通过一些测试和调优，我们发现了 Quartz 作业和一组预定作业数量之间的最佳平衡。

We experienced a 100X throughput improvement in this way. Network bandwidth was our actual limit.

我们通过这种方式体验了 100 倍的吞吐量提升。网络带宽是我们的实际限制。

Answer 2

回答by Tomasz Nurkiewicz

First of all check How do I improve the performance of JDBC-JobStore?in Quartz documentation.

首先检查如何提高JDBC-JobStore的性能？在 Quartz 文档中。

As you can probably guess there is in absolute value and definite metric. It all depends on your setup. However here are few hints:

正如您可能猜到的那样，绝对值和确定指标是存在的。这一切都取决于您的设置。但是这里有一些提示：

20 jobs per second means around 100 database queries per second, including updates and locking. That's quite a lot!
Consider distributing your Quartz setup to cluster. However if database is a bottleneck, it won't help you. Maybe TerracottaJobStorewill come to the rescue?
Having Kcores in the system everything less than Kwill underutilize your system. If your jobs are CPU intensive, Kis fine. If they are calling external web services, blocking or sleeping, consider much bigger values. However more than 100-200 threads will significantly slow down your system due to context switching.
Have you tried profiling? What is your machine doing most of the time? Can you post thread dump? I suspect poor database performance rather than CPU, but it depends on your use case.
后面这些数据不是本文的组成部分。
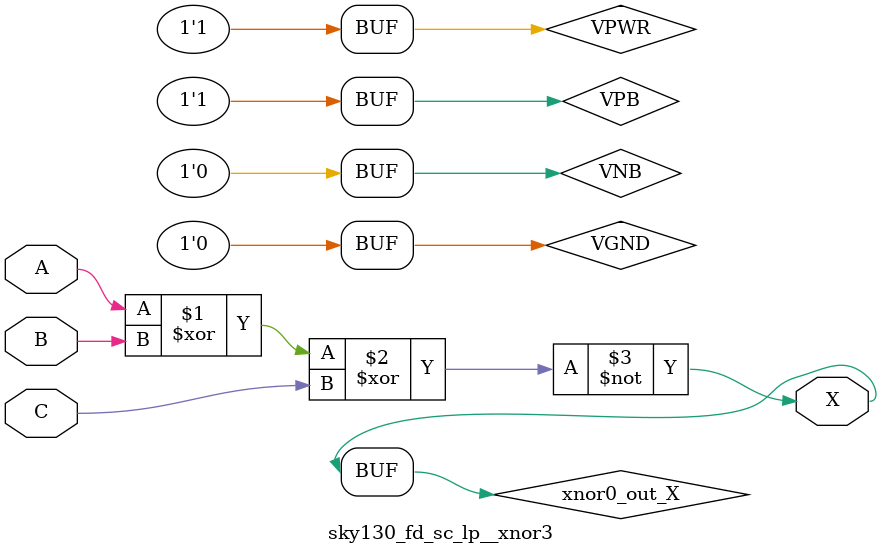
<source format=v>
/*
 * Copyright 2020 The SkyWater PDK Authors
 *
 * Licensed under the Apache License, Version 2.0 (the "License");
 * you may not use this file except in compliance with the License.
 * You may obtain a copy of the License at
 *
 *     https://www.apache.org/licenses/LICENSE-2.0
 *
 * Unless required by applicable law or agreed to in writing, software
 * distributed under the License is distributed on an "AS IS" BASIS,
 * WITHOUT WARRANTIES OR CONDITIONS OF ANY KIND, either express or implied.
 * See the License for the specific language governing permissions and
 * limitations under the License.
 *
 * SPDX-License-Identifier: Apache-2.0
*/


`ifndef SKY130_FD_SC_LP__XNOR3_BEHAVIORAL_V
`define SKY130_FD_SC_LP__XNOR3_BEHAVIORAL_V

/**
 * xnor3: 3-input exclusive NOR.
 *
 * Verilog simulation functional model.
 */

`timescale 1ns / 1ps
`default_nettype none

`celldefine
module sky130_fd_sc_lp__xnor3 (
    X,
    A,
    B,
    C
);

    // Module ports
    output X;
    input  A;
    input  B;
    input  C;

    // Module supplies
    supply1 VPWR;
    supply0 VGND;
    supply1 VPB ;
    supply0 VNB ;

    // Local signals
    wire xnor0_out_X;

    //   Name   Output       Other arguments
    xnor xnor0 (xnor0_out_X, A, B, C        );
    buf  buf0  (X          , xnor0_out_X    );

endmodule
`endcelldefine

`default_nettype wire
`endif  // SKY130_FD_SC_LP__XNOR3_BEHAVIORAL_V
</source>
每秒 20 个作业意味着每秒大约 100 个数据库查询，包括更新和锁定。这是相当多的！
考虑将您的 Quartz 设置分发到集群。然而，如果数据库是一个瓶颈，它不会帮助你。也许TerracottaJobStore会来救援？
在K系统中拥有核心的一切都K不会充分利用您的系统。如果您的工作是 CPU 密集型的，那K很好。如果他们正在调用外部 Web 服务、阻塞或休眠，请考虑更大的值。但是，由于上下文切换，超过 100-200 个线程会显着降低系统速度。
你试过分析吗？你的机器大部分时间在做什么？你可以发布线程转储吗？我怀疑数据库性能不佳而不是 CPU，但这取决于您的用例。

Answer 3

回答by corsiKa

You should limit your number of threads to somewhere between nand n*3where nis the number of processors available. Spinning up more threads is going to cause a lot of context switching, since most of them will be blocked most of the time.

你应该限制你的线程数之间的某处n，并n*3在那里n可用处理器的数量。启动更多线程将导致大量上下文切换，因为它们中的大多数在大多数情况下都会被阻塞。
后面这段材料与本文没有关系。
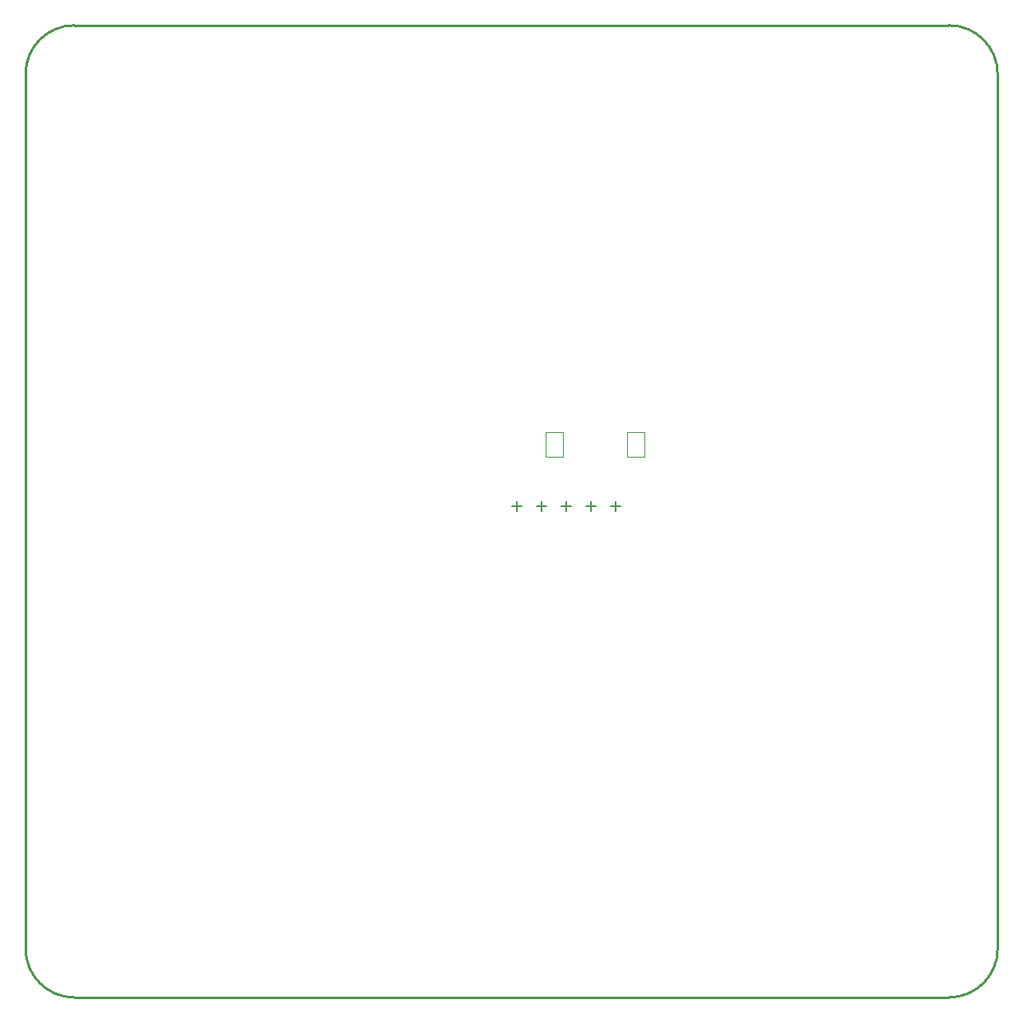
<source format=gko>
G04 Layer: BoardOutlineLayer*
G04 EasyEDA v6.5.47, 2024-09-27 14:37:58*
G04 50ea7e365bea4ea1a0dfe67087e7319b,c4deba93543447318b7234f01b5a2252,10*
G04 Gerber Generator version 0.2*
G04 Scale: 100 percent, Rotated: No, Reflected: No *
G04 Dimensions in millimeters *
G04 leading zeros omitted , absolute positions ,4 integer and 5 decimal *
%FSLAX45Y45*%
%MOMM*%

%ADD10C,0.2540*%
%ADD11C,0.0254*%
%ADD12C,0.1270*%
D10*
X799998Y-3499993D02*
G01*
X799998Y5499988D01*
X10299979Y-3999992D02*
G01*
X1299997Y-3999992D01*
X10799978Y5499988D02*
G01*
X10799978Y-3499993D01*
X1299997Y5999987D02*
G01*
X10299979Y5999987D01*
G75*
G01*
X10299979Y5999988D02*
G02*
X10799978Y5499989I0J-499999D01*
G75*
G01*
X10799978Y-3499993D02*
G02*
X10299979Y-3999992I-499999J0D01*
G75*
G01*
X1299997Y-3999992D02*
G02*
X799998Y-3499993I0J499999D01*
G75*
G01*
X799998Y5499989D02*
G02*
X1299997Y5999988I499999J0D01*
D11*
X6985000Y1816100D02*
G01*
X6985000Y1562100D01*
X6985000Y1562100D02*
G01*
X7162800Y1562100D01*
X7162800Y1562100D02*
G01*
X7162800Y1816100D01*
X7162800Y1816100D02*
G01*
X6985000Y1816100D01*
X6146800Y1816100D02*
G01*
X6146800Y1562100D01*
X6146800Y1562100D02*
G01*
X6324600Y1562100D01*
X6324600Y1562100D02*
G01*
X6324600Y1816100D01*
X6324600Y1816100D02*
G01*
X6146800Y1816100D01*
D12*
X6616700Y1104900D02*
G01*
X6616700Y1003300D01*
X6565900Y1054100D02*
G01*
X6667500Y1054100D01*
X6108700Y1104900D02*
G01*
X6108700Y1003300D01*
X6057900Y1054100D02*
G01*
X6159500Y1054100D01*
X6870700Y1104900D02*
G01*
X6870700Y1003300D01*
X6819900Y1054100D02*
G01*
X6921500Y1054100D01*
X6362700Y1104900D02*
G01*
X6362700Y1003300D01*
X6311900Y1054100D02*
G01*
X6413500Y1054100D01*
X5854700Y1104900D02*
G01*
X5854700Y1003300D01*
X5803900Y1054100D02*
G01*
X5905500Y1054100D01*

%LPD*%
M02*

</source>
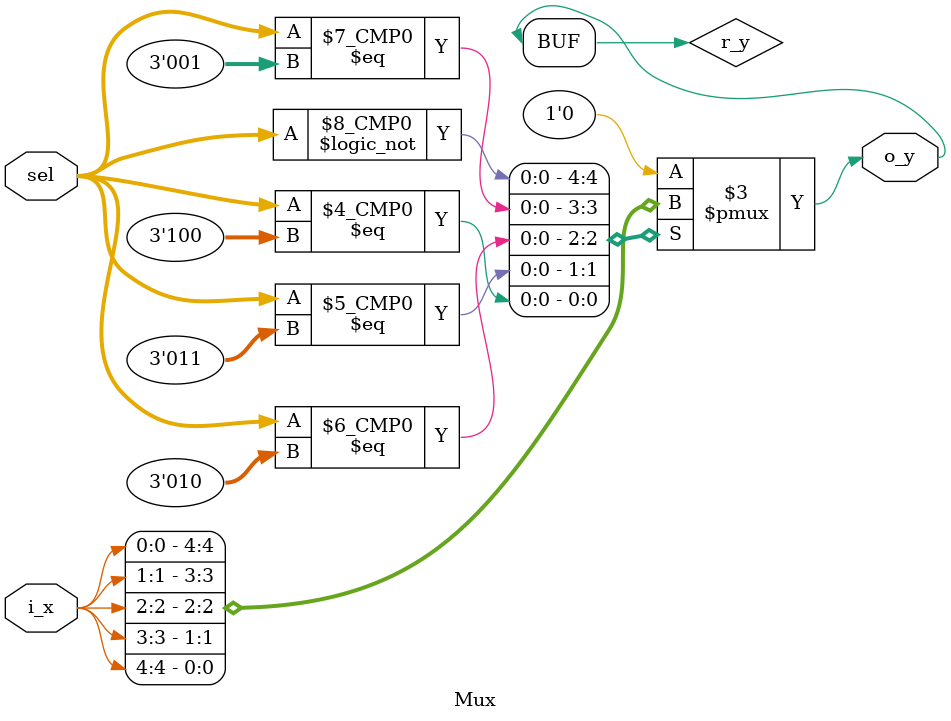
<source format=v>
`timescale 1ns / 1ps

module Mux(
    input [4:0] i_x,
    input [2:0] sel,
    output o_y
    );

    reg r_y;
    assign o_y = r_y;

    always @(*) begin
        r_y = 1'b0;
        case (sel)
            3'd0 : r_y = i_x[0];
            3'd1 : r_y = i_x[1];
            3'd2 : r_y = i_x[2];
            3'd3 : r_y = i_x[3];
            3'd4 : r_y = i_x[4];
        endcase
    end
endmodule



</source>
As far as jobs per second, it really depends on how long the jobs run and how often they're blocked for operations like network and disk io.

至于每秒的作业，它实际上取决于作业运行的时间以及它们因网络和磁盘 io 等操作而被阻止的频率。
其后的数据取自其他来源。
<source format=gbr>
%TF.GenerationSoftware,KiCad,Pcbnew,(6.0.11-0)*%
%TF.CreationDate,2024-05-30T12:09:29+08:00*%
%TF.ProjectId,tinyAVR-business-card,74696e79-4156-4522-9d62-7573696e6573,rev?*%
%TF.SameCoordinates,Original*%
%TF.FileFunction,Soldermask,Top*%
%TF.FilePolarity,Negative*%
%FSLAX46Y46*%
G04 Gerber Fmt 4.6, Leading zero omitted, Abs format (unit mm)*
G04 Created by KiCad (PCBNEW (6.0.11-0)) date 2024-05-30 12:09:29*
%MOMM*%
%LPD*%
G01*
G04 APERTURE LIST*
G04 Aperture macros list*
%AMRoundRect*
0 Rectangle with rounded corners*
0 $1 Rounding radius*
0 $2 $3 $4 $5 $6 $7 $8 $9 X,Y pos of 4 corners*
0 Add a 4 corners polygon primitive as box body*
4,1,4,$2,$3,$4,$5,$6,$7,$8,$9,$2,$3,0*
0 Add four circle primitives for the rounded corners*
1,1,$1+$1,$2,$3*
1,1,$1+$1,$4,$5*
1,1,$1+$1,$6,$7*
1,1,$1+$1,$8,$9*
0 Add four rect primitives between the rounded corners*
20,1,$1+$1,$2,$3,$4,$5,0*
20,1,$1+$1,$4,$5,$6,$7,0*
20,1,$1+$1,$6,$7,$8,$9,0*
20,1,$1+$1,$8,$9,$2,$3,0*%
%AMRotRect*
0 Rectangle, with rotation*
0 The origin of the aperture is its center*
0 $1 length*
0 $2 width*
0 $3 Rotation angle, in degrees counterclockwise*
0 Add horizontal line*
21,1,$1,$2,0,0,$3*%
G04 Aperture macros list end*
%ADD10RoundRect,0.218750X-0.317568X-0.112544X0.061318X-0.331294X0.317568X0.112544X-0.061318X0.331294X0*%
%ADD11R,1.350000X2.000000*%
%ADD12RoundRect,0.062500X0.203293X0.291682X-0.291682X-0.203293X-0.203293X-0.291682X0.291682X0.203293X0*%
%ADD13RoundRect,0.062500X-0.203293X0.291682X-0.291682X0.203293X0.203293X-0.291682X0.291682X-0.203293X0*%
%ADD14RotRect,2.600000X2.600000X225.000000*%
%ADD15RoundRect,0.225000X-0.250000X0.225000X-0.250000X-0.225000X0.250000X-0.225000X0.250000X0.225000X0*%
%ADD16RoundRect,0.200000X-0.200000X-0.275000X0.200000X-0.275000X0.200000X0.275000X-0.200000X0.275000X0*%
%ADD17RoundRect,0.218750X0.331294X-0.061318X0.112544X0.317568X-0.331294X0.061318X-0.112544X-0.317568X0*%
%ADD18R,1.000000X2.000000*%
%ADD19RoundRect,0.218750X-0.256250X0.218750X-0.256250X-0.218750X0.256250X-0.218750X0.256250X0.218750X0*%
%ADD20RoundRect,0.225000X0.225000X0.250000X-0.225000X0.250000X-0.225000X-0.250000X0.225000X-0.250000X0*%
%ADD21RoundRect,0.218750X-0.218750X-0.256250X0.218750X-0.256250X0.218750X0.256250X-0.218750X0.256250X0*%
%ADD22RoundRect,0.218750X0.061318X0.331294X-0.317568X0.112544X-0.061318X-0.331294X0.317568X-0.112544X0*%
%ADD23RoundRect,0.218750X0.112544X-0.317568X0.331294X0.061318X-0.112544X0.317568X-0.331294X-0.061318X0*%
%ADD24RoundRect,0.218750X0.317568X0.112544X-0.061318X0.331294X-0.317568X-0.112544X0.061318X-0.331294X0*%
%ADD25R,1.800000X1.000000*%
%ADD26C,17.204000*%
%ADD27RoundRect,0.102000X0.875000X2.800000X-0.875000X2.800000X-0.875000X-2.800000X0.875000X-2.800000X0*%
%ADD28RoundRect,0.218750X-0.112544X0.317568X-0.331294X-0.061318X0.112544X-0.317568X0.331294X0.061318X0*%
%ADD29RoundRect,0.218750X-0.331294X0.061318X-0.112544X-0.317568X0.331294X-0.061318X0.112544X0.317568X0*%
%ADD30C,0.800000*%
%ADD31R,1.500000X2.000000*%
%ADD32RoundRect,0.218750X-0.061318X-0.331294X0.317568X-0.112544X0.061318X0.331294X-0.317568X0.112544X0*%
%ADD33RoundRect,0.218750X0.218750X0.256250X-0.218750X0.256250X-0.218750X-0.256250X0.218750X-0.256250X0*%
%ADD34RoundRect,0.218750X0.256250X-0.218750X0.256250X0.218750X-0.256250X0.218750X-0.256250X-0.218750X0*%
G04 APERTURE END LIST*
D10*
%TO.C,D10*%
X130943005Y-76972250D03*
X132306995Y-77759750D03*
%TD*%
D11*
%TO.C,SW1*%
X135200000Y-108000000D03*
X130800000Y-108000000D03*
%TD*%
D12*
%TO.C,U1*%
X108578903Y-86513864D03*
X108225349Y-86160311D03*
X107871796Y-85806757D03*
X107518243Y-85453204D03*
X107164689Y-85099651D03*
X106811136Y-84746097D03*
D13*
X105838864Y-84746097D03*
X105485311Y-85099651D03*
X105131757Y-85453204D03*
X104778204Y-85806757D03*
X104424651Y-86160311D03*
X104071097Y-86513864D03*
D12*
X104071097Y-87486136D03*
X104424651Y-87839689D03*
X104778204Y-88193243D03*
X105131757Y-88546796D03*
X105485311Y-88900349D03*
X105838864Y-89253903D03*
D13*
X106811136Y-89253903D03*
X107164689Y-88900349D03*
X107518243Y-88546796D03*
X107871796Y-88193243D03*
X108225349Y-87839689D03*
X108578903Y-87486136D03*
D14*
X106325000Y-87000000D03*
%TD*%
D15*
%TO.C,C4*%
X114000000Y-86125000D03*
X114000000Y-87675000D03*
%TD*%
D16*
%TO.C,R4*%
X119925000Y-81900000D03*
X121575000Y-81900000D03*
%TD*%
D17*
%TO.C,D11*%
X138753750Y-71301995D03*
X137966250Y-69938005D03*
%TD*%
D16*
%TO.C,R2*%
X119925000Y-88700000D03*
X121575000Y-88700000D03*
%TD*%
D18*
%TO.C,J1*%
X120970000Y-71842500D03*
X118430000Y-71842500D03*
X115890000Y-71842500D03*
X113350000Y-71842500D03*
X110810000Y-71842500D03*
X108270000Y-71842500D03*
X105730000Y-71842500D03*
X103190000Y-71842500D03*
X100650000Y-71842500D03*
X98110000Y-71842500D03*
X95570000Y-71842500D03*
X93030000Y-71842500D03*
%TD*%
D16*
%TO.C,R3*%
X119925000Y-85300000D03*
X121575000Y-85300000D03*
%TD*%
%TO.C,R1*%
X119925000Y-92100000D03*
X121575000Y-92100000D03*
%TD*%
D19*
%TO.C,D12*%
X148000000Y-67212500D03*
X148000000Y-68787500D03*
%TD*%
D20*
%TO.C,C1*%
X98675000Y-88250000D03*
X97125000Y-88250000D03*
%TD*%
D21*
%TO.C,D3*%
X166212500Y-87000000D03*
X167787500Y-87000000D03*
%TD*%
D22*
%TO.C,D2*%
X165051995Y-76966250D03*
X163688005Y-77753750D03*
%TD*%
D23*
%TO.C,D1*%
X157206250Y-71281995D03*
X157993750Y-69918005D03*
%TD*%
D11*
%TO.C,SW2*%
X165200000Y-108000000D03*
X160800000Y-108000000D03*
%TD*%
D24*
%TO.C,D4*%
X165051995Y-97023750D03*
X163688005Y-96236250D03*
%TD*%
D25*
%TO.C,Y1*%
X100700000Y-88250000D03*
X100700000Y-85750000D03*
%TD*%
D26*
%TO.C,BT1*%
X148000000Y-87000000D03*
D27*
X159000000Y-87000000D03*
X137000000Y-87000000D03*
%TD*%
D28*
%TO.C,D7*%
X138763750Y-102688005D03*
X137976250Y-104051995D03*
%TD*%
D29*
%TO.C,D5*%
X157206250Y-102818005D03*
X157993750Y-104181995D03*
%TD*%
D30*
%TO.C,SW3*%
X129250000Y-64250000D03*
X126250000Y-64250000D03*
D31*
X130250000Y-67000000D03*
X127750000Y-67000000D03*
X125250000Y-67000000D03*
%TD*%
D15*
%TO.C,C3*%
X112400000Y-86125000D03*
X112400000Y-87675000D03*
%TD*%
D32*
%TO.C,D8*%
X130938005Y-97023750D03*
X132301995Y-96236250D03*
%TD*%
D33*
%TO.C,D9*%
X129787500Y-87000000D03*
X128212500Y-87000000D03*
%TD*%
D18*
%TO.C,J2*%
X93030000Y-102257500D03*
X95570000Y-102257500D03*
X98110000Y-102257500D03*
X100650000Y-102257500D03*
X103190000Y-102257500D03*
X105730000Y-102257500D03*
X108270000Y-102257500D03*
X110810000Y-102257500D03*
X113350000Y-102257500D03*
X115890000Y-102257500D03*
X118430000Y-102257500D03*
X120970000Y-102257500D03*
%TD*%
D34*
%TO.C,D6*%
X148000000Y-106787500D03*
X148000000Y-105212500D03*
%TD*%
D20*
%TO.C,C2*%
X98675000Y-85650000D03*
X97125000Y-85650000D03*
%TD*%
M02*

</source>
Also, something to consider is that perhaps quartz isn't the tool you need. If you're sending off 1-2 million jobs a day, you might want to look into a custom solution. What are you even doing with 2 million jobs a day?!

另外，需要考虑的是，石英可能不是您需要的工具。如果您每天发送 1 到 200 万个工作，您可能需要研究自定义解决方案。每天有 200 万个工作岗位，你在做什么？！

Another option, which is a really bad way to approach the problem, but sometimes works... what is the server it's running on? Is it an older server? It might be bumping up the ram or other specs on it will give you some extra 'umph'. Not the best solution, for sure, because that delays the problem, not addresses, but if you're in a crunch it might help.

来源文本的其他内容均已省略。